Type of Document Dissertation
Author Grothe, Karen
Author's Email Address kgrothe@psychiatry.umsmed.edu
URN etd-08222005-145449
Title The Psychosocial Vulnerability Model of Hostility as a Predictor of Coronary Heart Disease
Degree Doctor of Philosophy (Ph.D.)
Department Psychology
Advisory Committee
Advisor Name Title
Phillip J. Brantley Committee Chair
Amy L. Copeland Committee Member
Carole Jurkiewicz Committee Member
Mary L. Kelley Committee Member
Juan Barthelemy Dean's Representative
  • cardiovascular disease
  • low income
  • african americans
Date of Defense 2005-06-13
Availability unrestricted
Coronary heart disease (CHD) is the number one killer for both men and women in the United States today.

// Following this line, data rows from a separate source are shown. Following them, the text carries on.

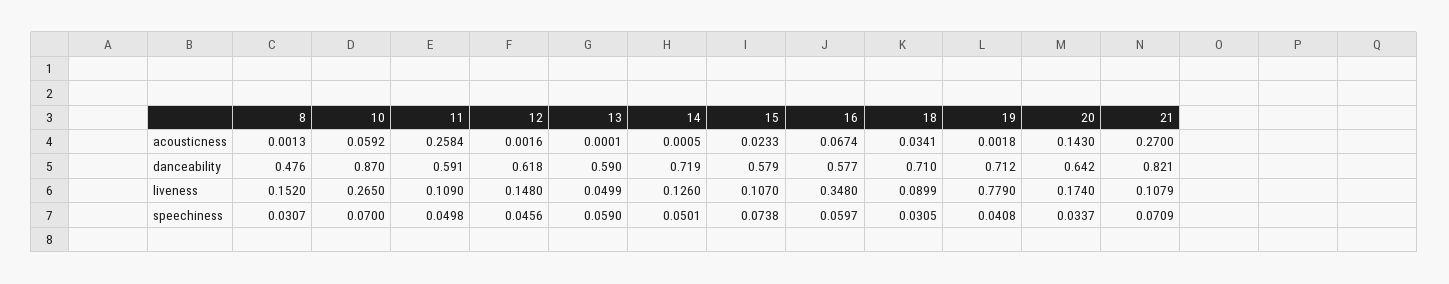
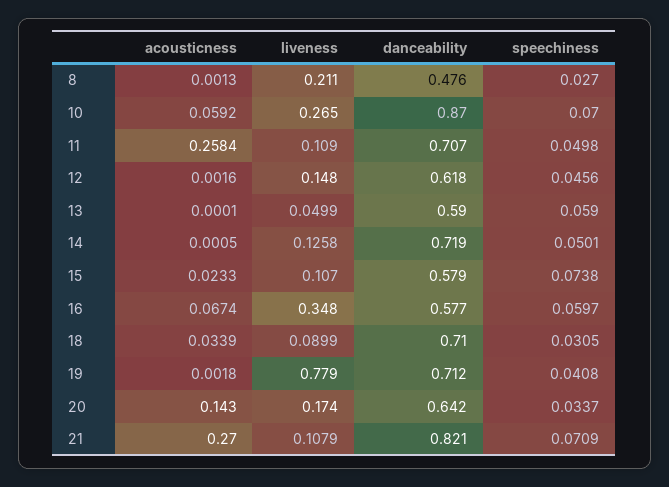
18, acousticness: 0.0341 -> 0.0339
11, danceability: 0.591 -> 0.707
8, liveness: 0.152 -> 0.211
14, liveness: 0.126 -> 0.1258
8, speechiness: 0.0307 -> 0.027

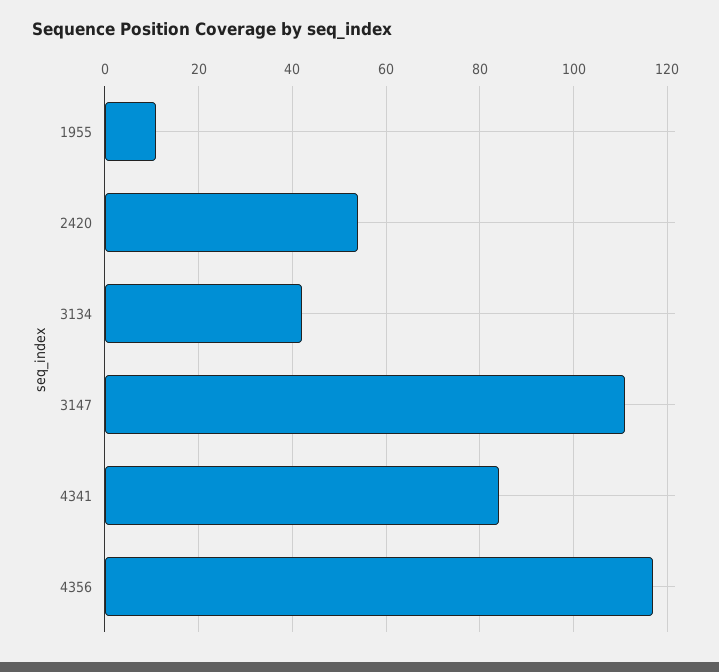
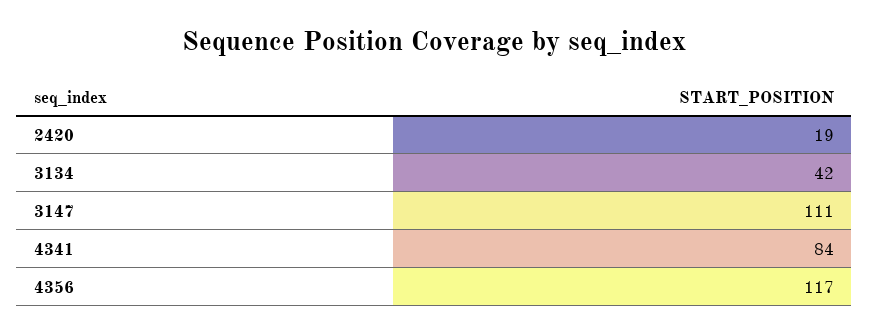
1955: 10 -> none
2420: 55 -> 19

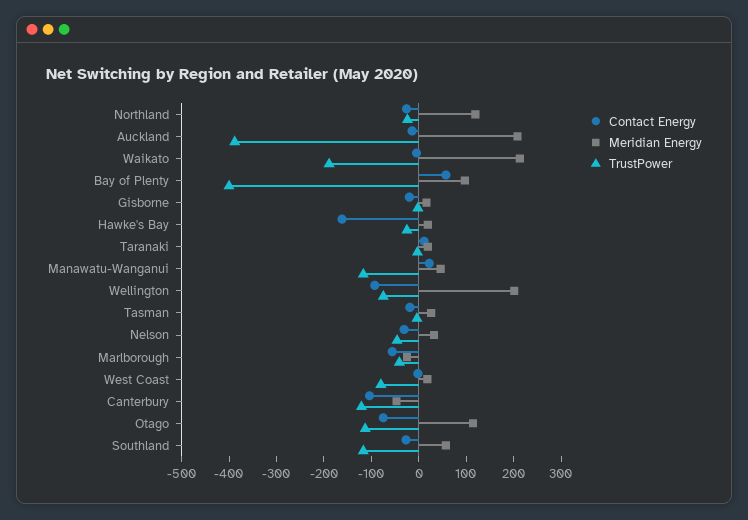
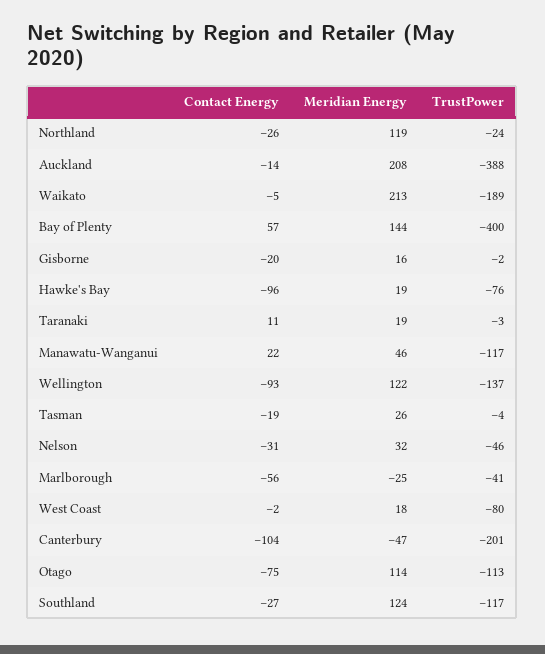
Meridian Energy, Bay of Plenty: 100 -> 144
Contact Energy, Hawke's Bay: -160 -> -96
TrustPower, Hawke's Bay: -20 -> -76
Meridian Energy, Wellington: 200 -> 122
TrustPower, Wellington: -80 -> -137
TrustPower, Canterbury: -120 -> -201
Meridian Energy, Southland: 60 -> 124

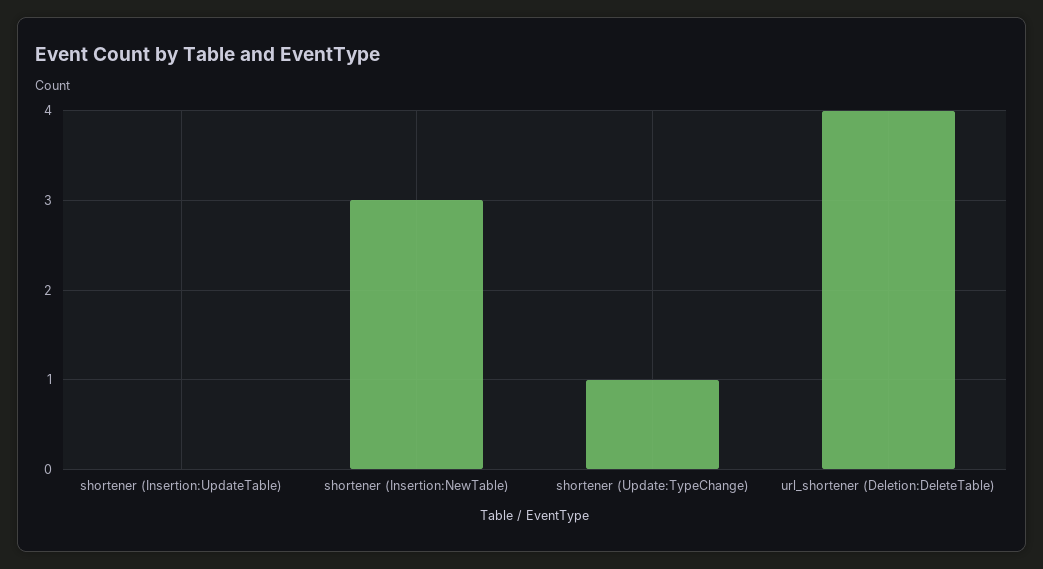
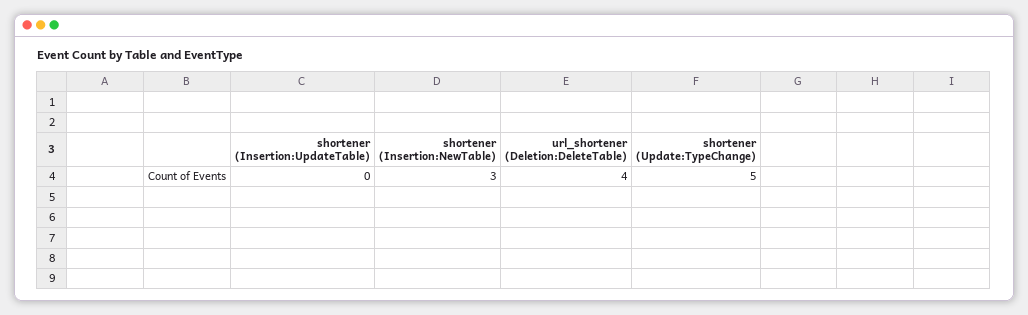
shortener (Update:TypeChange): 1 -> 5

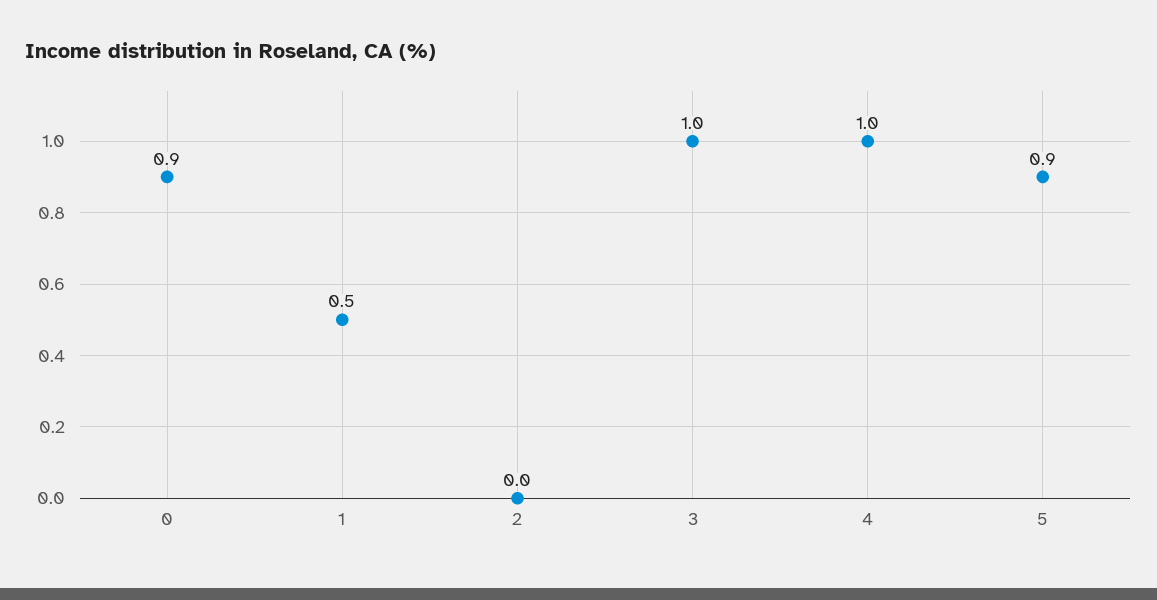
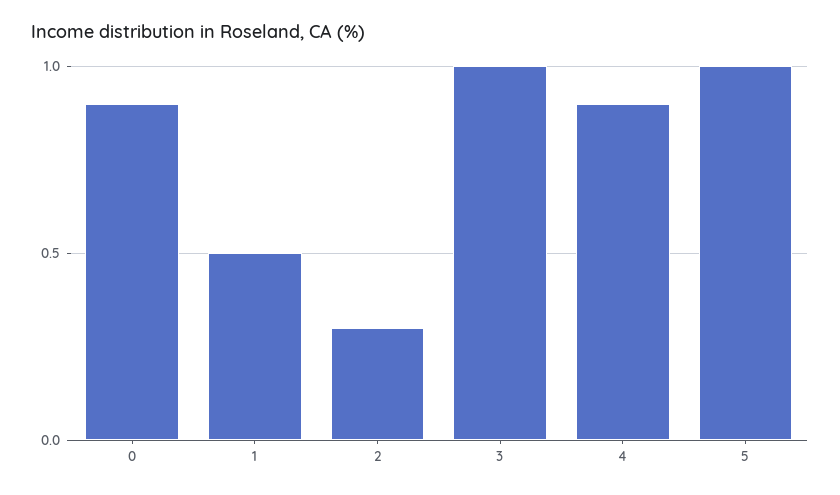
2: 0 -> 0.3
4: 1 -> 0.9
5: 0.9 -> 1

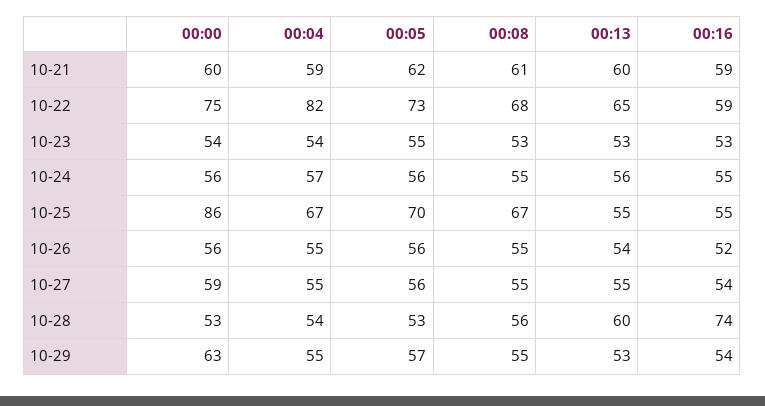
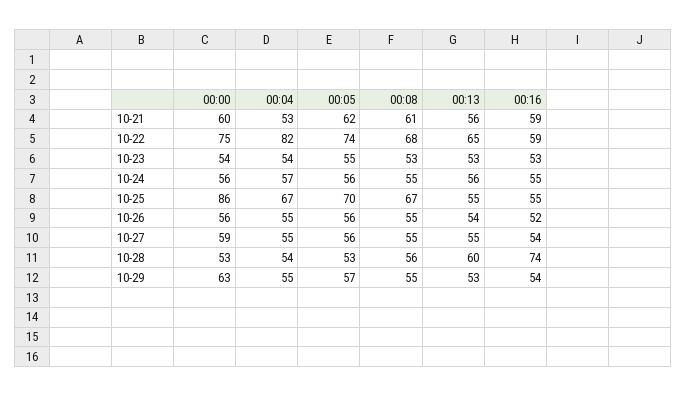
00:04, 10-21: 59 -> 53
00:13, 10-21: 60 -> 56
00:05, 10-22: 73 -> 74

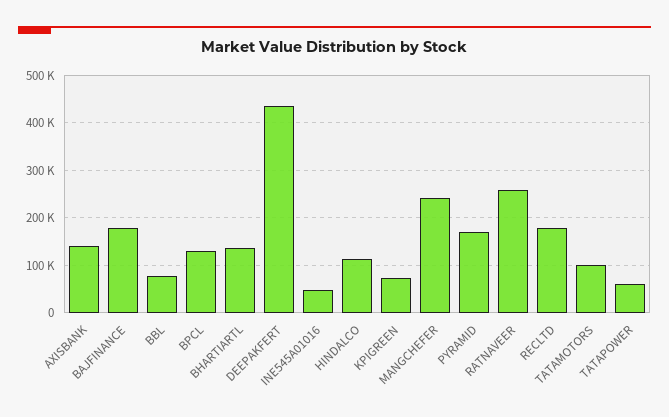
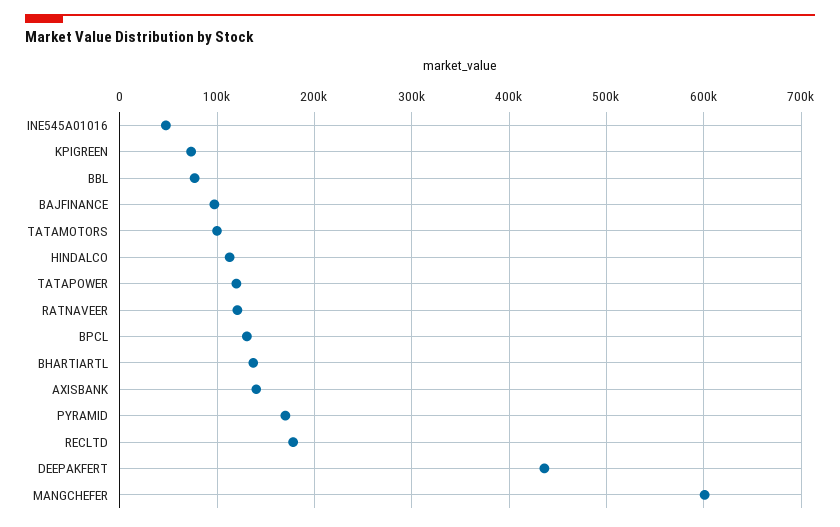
BAJFINANCE: 180000 -> 100000
MANGCHEFER: 240000 -> 600000
RATNAVEER: 260000 -> 120000
TATAPOWER: 60000 -> 120000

African Americans are particularly at risk, due to higher prevalence rates and mortality related to CHD (American Heart Association, 2003). Less than half of the new cases of CHD can be predicted with known risk factors (tobacco use, obesity, hypertension), which suggests the possible influence of personality or additional behavioral factors. Hostility is a psychological variable that has been consistently related to health outcomes, particularly to CHD. While the exact mechanism linking hostility to health is currently unknown, a psychosocial vulnerability model has been proposed (Smith, 1992). This model suggests that hostile persons experience higher levels of stress and lower levels of social support due to their cynical nature and negative interactions with others. Because increased levels of stress and low levels of social support have been consistently linked to CHD, it is possible that hostility exerts its influence on health through creating a psychosocial profile that is at risk for heart disease. At present, few studies have examined the psychosocial vulnerability model of hostility, particularly in samples of medical patients at risk for CHD. The current study examined the relationships among the variables included in this model (hostility, minor stress, social support) and the ability of the model to predict disease status in a sample of low-income, African American participants. Results of this study provided only partial support for the psychosocial vulnerability model. Possible explanations for current findings are discussed.